• **Exercise details**:
How many lines in the entries below include the string "sQuery"? Give only the number.
|---|
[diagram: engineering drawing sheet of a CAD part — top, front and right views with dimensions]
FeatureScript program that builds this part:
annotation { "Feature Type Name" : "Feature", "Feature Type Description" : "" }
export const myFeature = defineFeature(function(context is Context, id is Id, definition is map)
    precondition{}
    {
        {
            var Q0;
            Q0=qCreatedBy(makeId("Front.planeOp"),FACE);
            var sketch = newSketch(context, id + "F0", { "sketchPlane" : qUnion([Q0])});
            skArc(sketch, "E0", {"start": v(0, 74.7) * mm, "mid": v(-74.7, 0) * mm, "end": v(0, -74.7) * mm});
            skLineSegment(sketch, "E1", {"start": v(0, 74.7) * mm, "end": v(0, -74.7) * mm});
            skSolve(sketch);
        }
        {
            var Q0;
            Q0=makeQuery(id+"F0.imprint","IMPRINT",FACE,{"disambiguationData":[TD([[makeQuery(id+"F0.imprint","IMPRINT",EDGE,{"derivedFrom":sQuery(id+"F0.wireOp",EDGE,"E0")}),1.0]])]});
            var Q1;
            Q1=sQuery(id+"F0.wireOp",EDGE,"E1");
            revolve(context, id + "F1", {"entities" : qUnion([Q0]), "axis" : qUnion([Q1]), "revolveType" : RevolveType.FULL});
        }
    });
|---|
• **Solution**:
2